Впереди колонны кто-то предостерегающе закричал. Кира Баламут тут же прыгнул в сторону, разглядел вдалеке могучую фигуру, несущуюся к людям по каменистой осыпи, крикнул:
– Снайпер!
Айрат сдернул с плеча винтовку, нашел цель и спустил курок.
Мут словно споткнулся, на подгибающихся ногах пробежал еще метров тридцать, а потом упал.
– Двадцать восемь, – сказал Айрат и улыбнулся, вернувшись в ощетинившийся стволами строй.
– Не спать! – крикнул мичман Теребко. – Про баб потом будете думать! А сейчас по сторонам смотрите!
Связист Голубятня, сидя на плоском камне, нагретом солнцем, торопливо перематывал портянку…
36
Ночь выдалась глухая, будто не лето сейчас было, а зима.
Тагир Сагамов долго пытался заснуть, ворочался на сколоченной из досок кровати, на матрасе, набитом соломой. Он уже не рад был, что упросил доктора отпустить его домой. В медицинской яранге, наверное, имелось какое-нибудь средство от бессонницы. Санитар, присматривающий за больными, дал бы страдальцу хлебнуть снотворной микстуры – и не пришлось бы так мучиться.
Тагир вздохнул, встал с лежанки, стараясь не шуметь. В соседней комнате спала жена – она у него была третья, и он, вспоминая это, каждый раз невесело посмеивался: надо же, как повезло низкороду – три раза успел жениться, двух жен сумел пережить!
Он открыл ставни, выглянул в узкое окно. Стёкол у него не было, а затягивать рамы пленкой в своей комнатке он не стал – ему нравился свежий воздух, и он любил посидеть у открытого окошка, наблюдая за жизнью общины. А через мутную пленку разве разглядишь чего? Конечно, комары да мошки летят. Да и что с того? Кому они мешают?..
Тагир опустился на табурет, поморщился от боли – зашитые доктором раны саднили, не давали покоя. У санитара наверняка нашлось бы и обезболивающее – корешки какие-нибудь или травки сушеные, настоянные на самогонном спирту.

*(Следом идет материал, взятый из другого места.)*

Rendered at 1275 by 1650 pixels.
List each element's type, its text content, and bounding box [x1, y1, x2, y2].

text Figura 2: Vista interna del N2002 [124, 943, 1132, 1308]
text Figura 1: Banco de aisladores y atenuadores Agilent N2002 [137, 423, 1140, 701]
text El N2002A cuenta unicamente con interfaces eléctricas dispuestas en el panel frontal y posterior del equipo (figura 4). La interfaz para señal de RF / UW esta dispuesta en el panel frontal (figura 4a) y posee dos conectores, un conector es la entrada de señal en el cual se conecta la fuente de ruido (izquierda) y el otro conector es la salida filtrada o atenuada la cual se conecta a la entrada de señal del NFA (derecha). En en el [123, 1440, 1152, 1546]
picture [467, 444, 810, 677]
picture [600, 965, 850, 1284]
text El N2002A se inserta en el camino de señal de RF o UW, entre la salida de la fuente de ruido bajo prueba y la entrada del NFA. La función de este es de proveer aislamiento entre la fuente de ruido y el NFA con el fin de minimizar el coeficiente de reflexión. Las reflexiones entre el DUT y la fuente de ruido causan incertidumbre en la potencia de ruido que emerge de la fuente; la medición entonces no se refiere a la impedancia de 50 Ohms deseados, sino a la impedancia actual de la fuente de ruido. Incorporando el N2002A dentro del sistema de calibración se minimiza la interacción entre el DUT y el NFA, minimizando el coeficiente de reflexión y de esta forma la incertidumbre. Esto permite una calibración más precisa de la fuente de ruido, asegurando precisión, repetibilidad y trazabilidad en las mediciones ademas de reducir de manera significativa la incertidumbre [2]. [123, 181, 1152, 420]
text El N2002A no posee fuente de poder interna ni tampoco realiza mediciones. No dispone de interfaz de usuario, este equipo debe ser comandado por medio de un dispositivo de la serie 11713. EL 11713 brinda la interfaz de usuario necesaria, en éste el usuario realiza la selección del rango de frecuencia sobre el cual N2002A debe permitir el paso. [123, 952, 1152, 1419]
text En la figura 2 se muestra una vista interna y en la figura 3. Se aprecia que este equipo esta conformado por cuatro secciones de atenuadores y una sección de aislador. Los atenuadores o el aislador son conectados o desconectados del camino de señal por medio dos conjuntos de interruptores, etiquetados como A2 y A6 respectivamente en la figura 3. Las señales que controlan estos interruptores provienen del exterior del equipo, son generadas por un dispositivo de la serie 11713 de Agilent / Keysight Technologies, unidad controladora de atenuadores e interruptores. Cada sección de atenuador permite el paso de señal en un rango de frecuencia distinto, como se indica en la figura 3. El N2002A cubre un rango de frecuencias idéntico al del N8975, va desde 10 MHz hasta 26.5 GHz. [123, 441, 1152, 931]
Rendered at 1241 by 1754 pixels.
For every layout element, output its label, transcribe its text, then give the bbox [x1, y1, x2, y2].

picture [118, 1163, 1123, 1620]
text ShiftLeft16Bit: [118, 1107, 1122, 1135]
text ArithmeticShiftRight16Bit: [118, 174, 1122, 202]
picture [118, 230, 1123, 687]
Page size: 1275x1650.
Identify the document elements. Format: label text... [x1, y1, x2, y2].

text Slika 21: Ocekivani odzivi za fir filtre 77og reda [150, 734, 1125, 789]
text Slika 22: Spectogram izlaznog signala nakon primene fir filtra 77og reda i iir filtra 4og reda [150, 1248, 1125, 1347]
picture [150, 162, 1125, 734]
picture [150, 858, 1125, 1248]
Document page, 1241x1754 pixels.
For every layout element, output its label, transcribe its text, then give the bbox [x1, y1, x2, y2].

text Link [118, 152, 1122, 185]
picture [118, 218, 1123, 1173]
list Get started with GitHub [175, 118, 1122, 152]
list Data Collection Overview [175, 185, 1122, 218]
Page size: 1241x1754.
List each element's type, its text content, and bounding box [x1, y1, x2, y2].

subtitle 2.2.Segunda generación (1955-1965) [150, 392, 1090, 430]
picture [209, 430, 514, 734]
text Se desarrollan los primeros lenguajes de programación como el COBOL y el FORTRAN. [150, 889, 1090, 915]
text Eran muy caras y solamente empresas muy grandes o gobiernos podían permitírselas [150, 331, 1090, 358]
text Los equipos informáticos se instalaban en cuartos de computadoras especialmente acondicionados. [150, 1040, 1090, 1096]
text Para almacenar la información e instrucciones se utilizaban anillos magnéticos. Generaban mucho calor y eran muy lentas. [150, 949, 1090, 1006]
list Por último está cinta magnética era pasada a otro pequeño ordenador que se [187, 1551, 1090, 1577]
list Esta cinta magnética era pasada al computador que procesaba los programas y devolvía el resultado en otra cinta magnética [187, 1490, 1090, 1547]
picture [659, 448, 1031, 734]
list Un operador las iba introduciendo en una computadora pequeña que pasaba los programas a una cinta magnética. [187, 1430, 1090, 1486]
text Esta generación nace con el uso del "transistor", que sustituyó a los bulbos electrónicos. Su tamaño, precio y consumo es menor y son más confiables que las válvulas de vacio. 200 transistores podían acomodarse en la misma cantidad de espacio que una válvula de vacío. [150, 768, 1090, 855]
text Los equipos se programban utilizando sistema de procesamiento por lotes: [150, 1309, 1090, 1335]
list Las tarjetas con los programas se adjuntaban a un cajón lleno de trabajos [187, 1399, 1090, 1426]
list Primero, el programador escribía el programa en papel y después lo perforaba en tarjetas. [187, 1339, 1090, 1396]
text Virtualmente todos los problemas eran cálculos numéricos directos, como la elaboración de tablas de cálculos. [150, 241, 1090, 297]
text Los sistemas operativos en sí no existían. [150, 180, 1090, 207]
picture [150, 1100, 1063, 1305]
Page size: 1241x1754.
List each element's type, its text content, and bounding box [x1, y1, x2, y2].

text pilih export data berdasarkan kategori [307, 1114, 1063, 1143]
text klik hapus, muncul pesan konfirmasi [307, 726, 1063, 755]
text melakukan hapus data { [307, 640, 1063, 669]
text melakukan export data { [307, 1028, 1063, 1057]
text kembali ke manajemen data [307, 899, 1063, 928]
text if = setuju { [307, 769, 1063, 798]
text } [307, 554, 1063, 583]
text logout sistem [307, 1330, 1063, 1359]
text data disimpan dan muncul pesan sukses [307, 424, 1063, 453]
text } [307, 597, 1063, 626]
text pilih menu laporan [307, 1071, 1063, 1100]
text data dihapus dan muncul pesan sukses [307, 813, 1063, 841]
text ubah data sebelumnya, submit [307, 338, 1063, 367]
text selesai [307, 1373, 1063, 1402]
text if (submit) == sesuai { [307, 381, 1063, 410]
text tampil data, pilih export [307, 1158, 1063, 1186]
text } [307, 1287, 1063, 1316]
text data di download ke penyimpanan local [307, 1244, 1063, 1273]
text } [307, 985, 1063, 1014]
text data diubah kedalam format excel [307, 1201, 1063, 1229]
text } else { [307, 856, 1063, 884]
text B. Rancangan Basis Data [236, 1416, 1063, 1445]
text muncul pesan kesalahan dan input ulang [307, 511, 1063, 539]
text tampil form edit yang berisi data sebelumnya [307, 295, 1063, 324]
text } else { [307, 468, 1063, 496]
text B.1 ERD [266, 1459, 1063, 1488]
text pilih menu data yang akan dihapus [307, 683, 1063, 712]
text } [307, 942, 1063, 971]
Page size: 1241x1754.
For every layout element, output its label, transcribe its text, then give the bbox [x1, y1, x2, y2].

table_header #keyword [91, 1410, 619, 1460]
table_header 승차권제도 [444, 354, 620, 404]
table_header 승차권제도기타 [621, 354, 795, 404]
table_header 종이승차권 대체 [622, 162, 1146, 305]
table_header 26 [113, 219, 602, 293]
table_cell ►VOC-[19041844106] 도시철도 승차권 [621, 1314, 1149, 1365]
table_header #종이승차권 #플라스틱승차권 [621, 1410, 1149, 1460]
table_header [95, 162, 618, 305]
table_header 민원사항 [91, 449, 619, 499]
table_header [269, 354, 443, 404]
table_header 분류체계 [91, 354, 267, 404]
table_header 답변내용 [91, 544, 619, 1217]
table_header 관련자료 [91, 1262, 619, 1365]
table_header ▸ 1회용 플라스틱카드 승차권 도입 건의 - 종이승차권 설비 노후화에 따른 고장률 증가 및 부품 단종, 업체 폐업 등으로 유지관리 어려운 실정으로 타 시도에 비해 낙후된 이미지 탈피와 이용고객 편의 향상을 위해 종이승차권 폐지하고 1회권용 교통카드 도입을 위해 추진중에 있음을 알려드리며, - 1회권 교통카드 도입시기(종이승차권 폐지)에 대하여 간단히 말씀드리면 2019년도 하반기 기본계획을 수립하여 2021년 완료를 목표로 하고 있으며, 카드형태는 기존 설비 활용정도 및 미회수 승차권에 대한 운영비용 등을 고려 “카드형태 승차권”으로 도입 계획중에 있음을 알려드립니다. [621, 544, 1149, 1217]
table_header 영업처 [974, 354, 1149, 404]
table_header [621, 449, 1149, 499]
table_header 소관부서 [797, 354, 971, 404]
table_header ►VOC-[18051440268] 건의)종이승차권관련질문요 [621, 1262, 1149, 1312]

Он дотянулся до глиняной кружки с остатками давно остывшего чая, переставил её со стола на подоконник. Где-то тут была половина лепешки…
Не хотелось ни есть, ни пить. Но нужно было чем-то заняться, тем более что разглядеть что-то в ночи было почти невозможно: в паре далеких окошек горели лампадки, над чьим-то холостяцким чумом поднимался подсвеченный огнем дым, да светились дежурные факелы на сторожевых вышках – случись чего, и с крытых площадок, поднятых на десять метров, полетят зажигательные стрелы, воткнутся в заготовленные осветительные снопы.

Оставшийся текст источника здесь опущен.